Men aged over 50 should start taking the test as they are beginning to be at risk of acquiring this cancer. To check for colon cancer, one must undergo colonoscopy, a procedure where a tube equipped with a camera is inserted to you body to see and get a sample tissue from your colon. A CT scan and specialized X-ray can also be done but if a lump was found, colonoscopy is the preferred procedure.
Melanoma is the most dangerous form of cancer of the skin. This begins with specialized cells that produce skin color called melanocytes. Older men are twice as likely as women of the same age to acquire melanoma. Men are also 2-3 times more likely than women to get basal cell non-melanoma and squamous skin cancers. When lifelong exposure to sun beds and/or tanning beds accumulates, the risk increases; sunburns speed up risk.
Regular skin self-exams are advised by the American Cancer Society and the American Academy of Dermatology to test for any improvements in skin markings, including appearance, color and scale. A skin test should be part of a routine checkup by a dermatologist or other health care professional. Treatments for skin cancer, when found early, are more effective and less disfiguring.
High Blood Pressure
Over age, the likelihood of high blood pressure decreases. It also has to do with weight and lifestyle. High blood pressure may cause severe complications without any prior signs, including an aneurysm— an artery’s dangerous ballooning. But it’s possible to treat it. If so, the risk of heart disease, stroke, and kidney failure may be decreased. Know the blood pressure, the bottom line. If it’s big, try to treat it with the doctor.

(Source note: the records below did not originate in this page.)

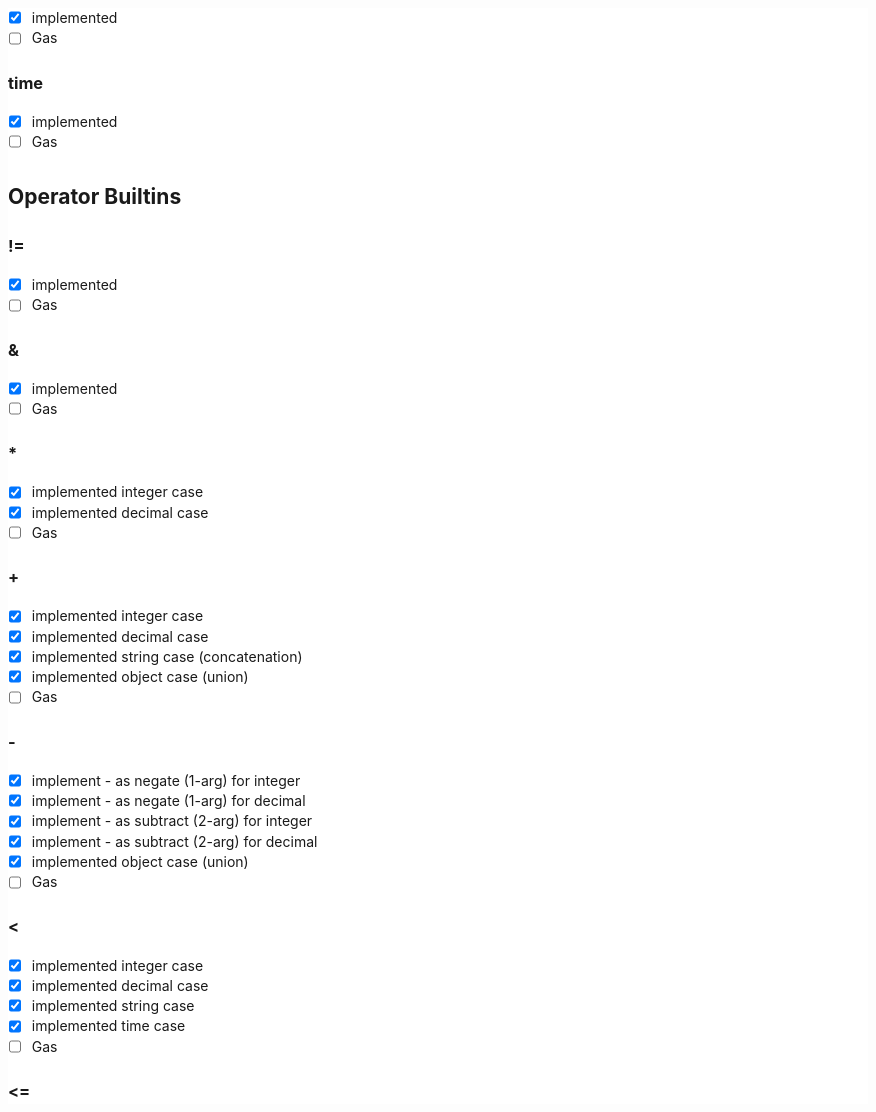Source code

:- [x] implemented
- [ ] Gas

### time

- [x] implemented
- [ ] Gas

## Operator Builtins

### !=

- [x] implemented
- [ ] Gas

### &

- [x] implemented
- [ ] Gas

### *

- [x] implemented integer case
- [x] implemented decimal case
- [ ] Gas

### +

- [x] implemented integer case
- [x] implemented decimal case
- [x] implemented string case (concatenation)
- [x] implemented object case (union)
- [ ] Gas

### -

- [x] implement - as negate (1-arg) for integer
- [x] implement - as negate (1-arg) for decimal
- [x] implement - as subtract (2-arg) for integer
- [x] implement - as subtract (2-arg) for decimal
- [x] implemented object case (union)
- [ ] Gas

### <

- [x] implemented integer case
- [x] implemented decimal case
- [x] implemented string case
- [x] implemented time case
- [ ] Gas

### <=
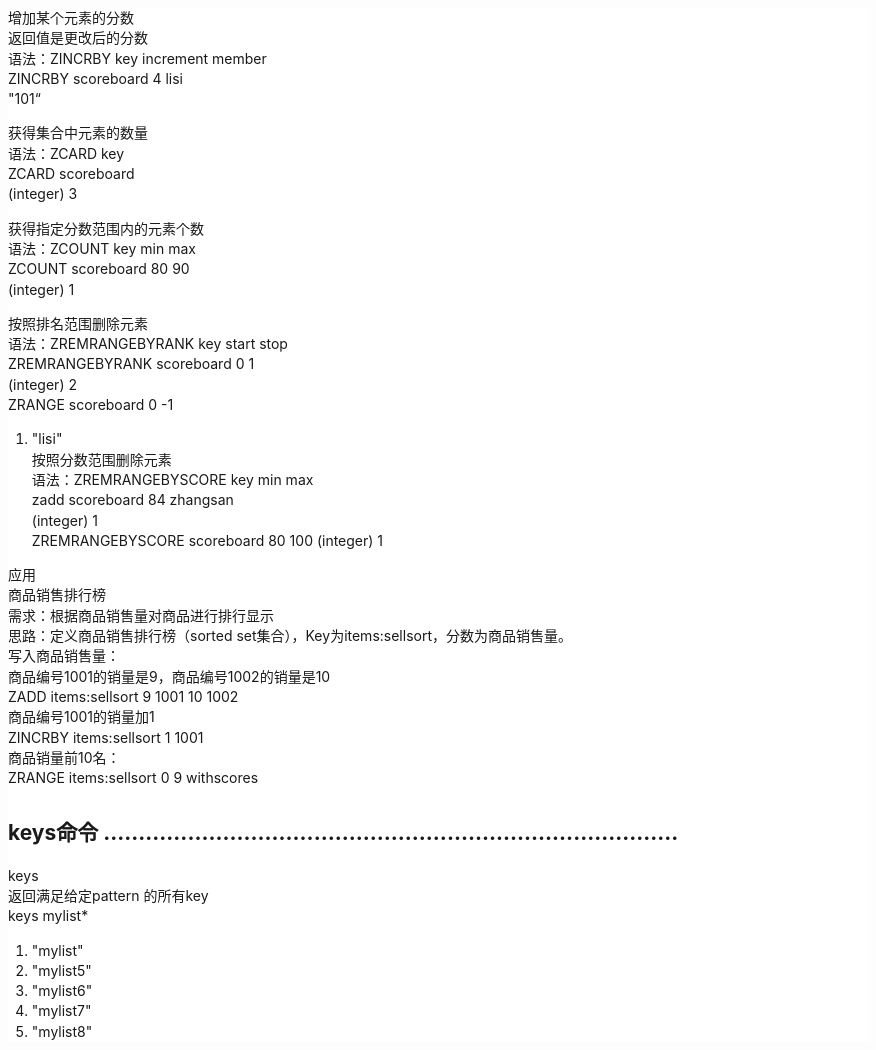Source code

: 增加某个元素的分数  
返回值是更改后的分数  
语法：ZINCRBY  key increment member  
ZINCRBY scoreboard 4 lisi  
"101“  


获得集合中元素的数量  
语法：ZCARD key  
ZCARD scoreboard  
(integer) 3  

获得指定分数范围内的元素个数  
语法：ZCOUNT key min max  
ZCOUNT scoreboard 80 90  
(integer) 1  

按照排名范围删除元素  
语法：ZREMRANGEBYRANK key start stop  
ZREMRANGEBYRANK scoreboard 0 1  
(integer) 2  
ZRANGE scoreboard 0 -1  
1) "lisi"  
按照分数范围删除元素  
语法：ZREMRANGEBYSCORE key min max  
zadd scoreboard 84 zhangsan	 
(integer) 1  
ZREMRANGEBYSCORE scoreboard 80 100 
(integer) 1  

应用  
商品销售排行榜  
需求：根据商品销售量对商品进行排行显示  
思路：定义商品销售排行榜（sorted set集合），Key为items:sellsort，分数为商品销售量。  
写入商品销售量：  
商品编号1001的销量是9，商品编号1002的销量是10  
ZADD items:sellsort 9 1001 10 1002  
商品编号1001的销量加1  
ZINCRBY items:sellsort 1 1001  
商品销量前10名：  
ZRANGE items:sellsort 0 9 withscores  

keys命令 ..................................................................................
-

keys  
返回满足给定pattern 的所有key  
keys mylist*  
1) "mylist"   
2) "mylist5"  
3) "mylist6"  
4) "mylist7"  
5) "mylist8"  

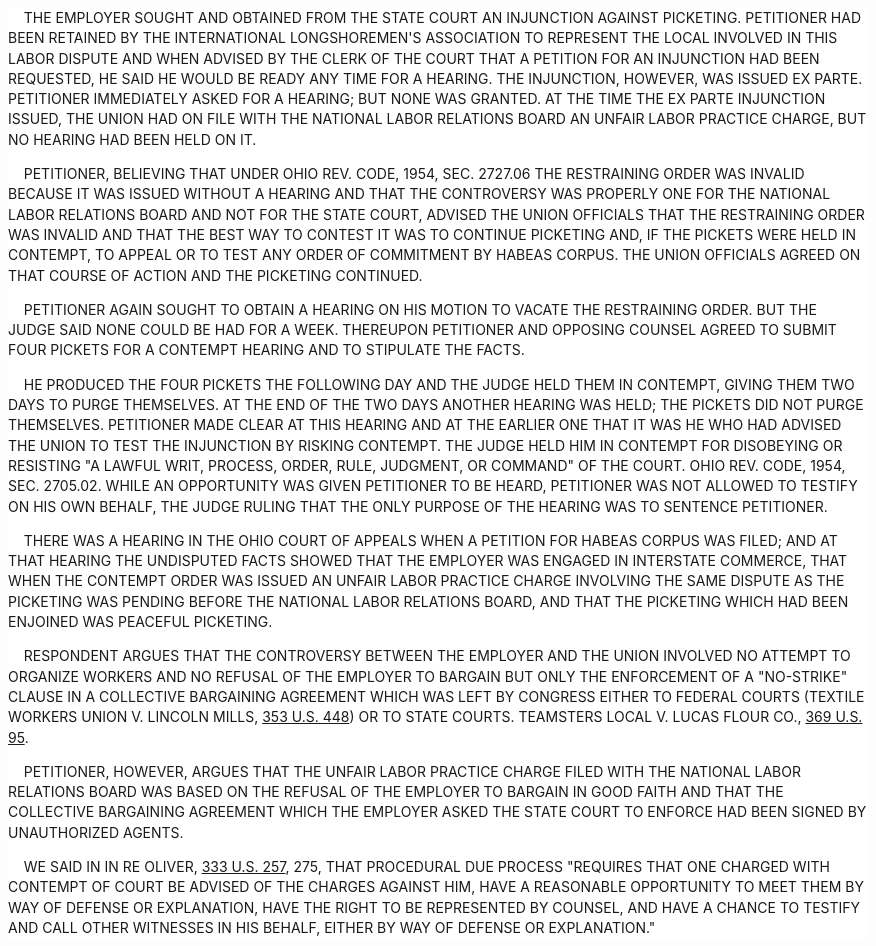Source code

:     THE EMPLOYER SOUGHT AND OBTAINED FROM THE STATE COURT AN INJUNCTION AGAINST PICKETING.  PETITIONER HAD BEEN RETAINED BY THE INTERNATIONAL LONGSHOREMEN'S ASSOCIATION TO REPRESENT THE LOCAL INVOLVED IN THIS LABOR DISPUTE AND WHEN ADVISED BY THE CLERK OF THE COURT THAT A PETITION FOR AN INJUNCTION HAD BEEN REQUESTED, HE SAID HE WOULD BE READY ANY TIME FOR A HEARING.  THE INJUNCTION, HOWEVER, WAS ISSUED EX PARTE.  PETITIONER IMMEDIATELY ASKED FOR A HEARING; BUT NONE WAS GRANTED.  AT THE TIME THE EX PARTE INJUNCTION ISSUED, THE UNION HAD ON FILE WITH THE NATIONAL LABOR RELATIONS BOARD AN UNFAIR LABOR PRACTICE CHARGE, BUT NO HEARING HAD BEEN HELD ON IT.

    PETITIONER, BELIEVING THAT UNDER OHIO REV. CODE, 1954, SEC. 2727.06 THE RESTRAINING ORDER WAS INVALID BECAUSE IT WAS ISSUED WITHOUT A HEARING AND THAT THE CONTROVERSY WAS PROPERLY ONE FOR THE NATIONAL LABOR RELATIONS BOARD AND NOT FOR THE STATE COURT, ADVISED THE UNION OFFICIALS THAT THE RESTRAINING ORDER WAS INVALID AND THAT THE BEST WAY TO CONTEST IT WAS TO CONTINUE PICKETING AND, IF THE PICKETS WERE HELD IN CONTEMPT, TO APPEAL OR TO TEST ANY ORDER OF COMMITMENT BY HABEAS CORPUS.  THE UNION OFFICIALS AGREED ON THAT COURSE OF ACTION AND THE PICKETING CONTINUED.

    PETITIONER AGAIN SOUGHT TO OBTAIN A HEARING ON HIS MOTION TO VACATE THE RESTRAINING ORDER.  BUT THE JUDGE SAID NONE COULD BE HAD FOR A WEEK.  THEREUPON PETITIONER AND OPPOSING COUNSEL AGREED TO SUBMIT FOUR PICKETS FOR A CONTEMPT HEARING AND TO STIPULATE THE FACTS.

    HE PRODUCED THE FOUR PICKETS THE FOLLOWING DAY AND THE JUDGE HELD THEM IN CONTEMPT, GIVING THEM TWO DAYS TO PURGE THEMSELVES.  AT THE END OF THE TWO DAYS ANOTHER HEARING WAS HELD; THE PICKETS DID NOT PURGE THEMSELVES.  PETITIONER MADE CLEAR AT THIS HEARING AND AT THE EARLIER ONE THAT IT WAS HE WHO HAD ADVISED THE UNION TO TEST THE INJUNCTION BY RISKING CONTEMPT.  THE JUDGE HELD HIM IN CONTEMPT FOR DISOBEYING OR RESISTING "A LAWFUL WRIT, PROCESS, ORDER, RULE, JUDGMENT, OR COMMAND" OF THE COURT.  OHIO REV. CODE, 1954, SEC. 2705.02.  WHILE AN OPPORTUNITY WAS GIVEN PETITIONER TO BE HEARD, PETITIONER WAS NOT ALLOWED TO TESTIFY ON HIS OWN BEHALF, THE JUDGE RULING THAT THE ONLY PURPOSE OF THE HEARING WAS TO SENTENCE PETITIONER.

    THERE WAS A HEARING IN THE OHIO COURT OF APPEALS WHEN A PETITION FOR HABEAS CORPUS WAS FILED; AND AT THAT HEARING THE UNDISPUTED FACTS SHOWED THAT THE EMPLOYER WAS ENGAGED IN INTERSTATE COMMERCE, THAT WHEN THE CONTEMPT ORDER WAS ISSUED AN UNFAIR LABOR PRACTICE CHARGE INVOLVING THE SAME DISPUTE AS THE PICKETING WAS PENDING BEFORE THE NATIONAL LABOR RELATIONS BOARD, AND THAT THE PICKETING WHICH HAD BEEN ENJOINED WAS PEACEFUL PICKETING.

    RESPONDENT ARGUES THAT THE CONTROVERSY BETWEEN THE EMPLOYER AND THE UNION INVOLVED NO ATTEMPT TO ORGANIZE WORKERS AND NO REFUSAL OF THE EMPLOYER TO BARGAIN BUT ONLY THE ENFORCEMENT OF A "NO-STRIKE" CLAUSE IN A COLLECTIVE BARGAINING AGREEMENT WHICH WAS LEFT BY CONGRESS EITHER TO FEDERAL COURTS (TEXTILE WORKERS UNION V. LINCOLN MILLS, [353 U.S. 448][/us/courts/scotus/usReporter/353/448]) OR TO STATE COURTS.  TEAMSTERS LOCAL V. LUCAS FLOUR CO., [369 U.S. 95][/us/courts/scotus/usReporter/369/95].

    PETITIONER, HOWEVER, ARGUES THAT THE UNFAIR LABOR PRACTICE CHARGE FILED WITH THE NATIONAL LABOR RELATIONS BOARD WAS BASED ON THE REFUSAL OF THE EMPLOYER TO BARGAIN IN GOOD FAITH AND THAT THE COLLECTIVE BARGAINING AGREEMENT WHICH THE EMPLOYER ASKED THE STATE COURT TO ENFORCE HAD BEEN SIGNED BY UNAUTHORIZED AGENTS.

    WE SAID IN IN RE OLIVER, [333 U.S. 257][/us/courts/scotus/usReporter/333/257], 275, THAT PROCEDURAL DUE PROCESS "REQUIRES THAT ONE CHARGED WITH CONTEMPT OF COURT BE ADVISED OF THE CHARGES AGAINST HIM, HAVE A REASONABLE OPPORTUNITY TO MEET THEM BY WAY OF DEFENSE OR EXPLANATION, HAVE THE RIGHT TO BE REPRESENTED BY COUNSEL, AND HAVE A CHANCE TO TESTIFY AND CALL OTHER WITNESSES IN HIS BEHALF, EITHER BY WAY OF DEFENSE OR EXPLANATION."


[/us/courts/scotus/usReporter/369/689]: https://publicdocs.github.io/go/links?ns=uslm-x&ref=%2Fus%2Fcourts%2Fscotus%2FusReporter%2F369%2F689
[/us/courts/scotus/usReporter/368/894]: https://publicdocs.github.io/go/links?ns=uslm-x&ref=%2Fus%2Fcourts%2Fscotus%2FusReporter%2F368%2F894
[/us/courts/scotus/usReporter/353/448]: https://publicdocs.github.io/go/links?ns=uslm-x&ref=%2Fus%2Fcourts%2Fscotus%2FusReporter%2F353%2F448
[/us/courts/scotus/usReporter/369/95]: https://publicdocs.github.io/go/links?ns=uslm-x&ref=%2Fus%2Fcourts%2Fscotus%2FusReporter%2F369%2F95
[/us/courts/scotus/usReporter/333/257]: https://publicdocs.github.io/go/links?ns=uslm-x&ref=%2Fus%2Fcourts%2Fscotus%2FusReporter%2F333%2F257
[/us/courts/scotus/usReporter/359/41]: https://publicdocs.github.io/go/links?ns=uslm-x&ref=%2Fus%2Fcourts%2Fscotus%2FusReporter%2F359%2F41
[/us/courts/scotus/usReporter/359/236]: https://publicdocs.github.io/go/links?ns=uslm-x&ref=%2Fus%2Fcourts%2Fscotus%2FusReporter%2F359%2F236
[/us/courts/scotus/usReporter/340/383]: https://publicdocs.github.io/go/links?ns=uslm-x&ref=%2Fus%2Fcourts%2Fscotus%2FusReporter%2F340%2F383
[/us/courts/scotus/usReporter/340/383]: https://publicdocs.github.io/go/links?ns=uslm-x&ref=%2Fus%2Fcourts%2Fscotus%2FusReporter%2F340%2F383
[/us/courts/scotus/usReporter/330/258]: https://publicdocs.github.io/go/links?ns=uslm-x&ref=%2Fus%2Fcourts%2Fscotus%2FusReporter%2F330%2F258
[/us/courts/scotus/usReporter/167/409]: https://publicdocs.github.io/go/links?ns=uslm-x&ref=%2Fus%2Fcourts%2Fscotus%2FusReporter%2F167%2F409
[/us/courts/scotus/usReporter/330/258]: https://publicdocs.github.io/go/links?ns=uslm-x&ref=%2Fus%2Fcourts%2Fscotus%2FusReporter%2F330%2F258
[/us/courts/scotus/usReporter/203/563]: https://publicdocs.github.io/go/links?ns=uslm-x&ref=%2Fus%2Fcourts%2Fscotus%2FusReporter%2F203%2F563
[/us/courts/scotus/usReporter/258/181]: https://publicdocs.github.io/go/links?ns=uslm-x&ref=%2Fus%2Fcourts%2Fscotus%2FusReporter%2F258%2F181
[/us/courts/scotus/usReporter/368/502]: https://publicdocs.github.io/go/links?ns=uslm-x&ref=%2Fus%2Fcourts%2Fscotus%2FusReporter%2F368%2F502
[/us/courts/scotus/usReporter/369/95]: https://publicdocs.github.io/go/links?ns=uslm-x&ref=%2Fus%2Fcourts%2Fscotus%2FusReporter%2F369%2F95
[/us/courts/scotus/usReporter/359/236]: https://publicdocs.github.io/go/links?ns=uslm-x&ref=%2Fus%2Fcourts%2Fscotus%2FusReporter%2F359%2F236
[/us/courts/scotus/usReporter/340/383]: https://publicdocs.github.io/go/links?ns=uslm-x&ref=%2Fus%2Fcourts%2Fscotus%2FusReporter%2F340%2F383
[/us/courts/scotus/usReporter/333/257]: https://publicdocs.github.io/go/links?ns=uslm-x&ref=%2Fus%2Fcourts%2Fscotus%2FusReporter%2F333%2F257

There are two numbers in the blood pressure readings. First is systolic, it is the pressure in your arteries when the heart pumps blood. The second is diastolic, which is the pressure in your arteries when the heart is relaxed. Normal blood pressure is below 120/80. High blood pressure is 130/80 or higher, with prehypertension between these two— a major milestone on the road to high blood pressure. How often you should test your blood pressure depends on how high it is and what other risk factors you have.
Diabetes Mellitus Type 2
One-third of diabetes Americans don’t know they’ve got it. Uncontrolled diabetes can lead to heart and cardiovascular failure, kidney disease, retinal injury blindness, nerve damage, and impotence. Diabetes can be managed, particularly if found early, and problems with food, exercise, weight loss, and prescription can be prevented.
It is possible to use a fasting blood sugar test, glucose tolerance test, or an AIC all alone or together for diabetes screening. Starting at 45 years old, healthy adults should have the test every three years. You may start testing sooner and more often if you have a higher risk, like high cholesterol or blood pressure.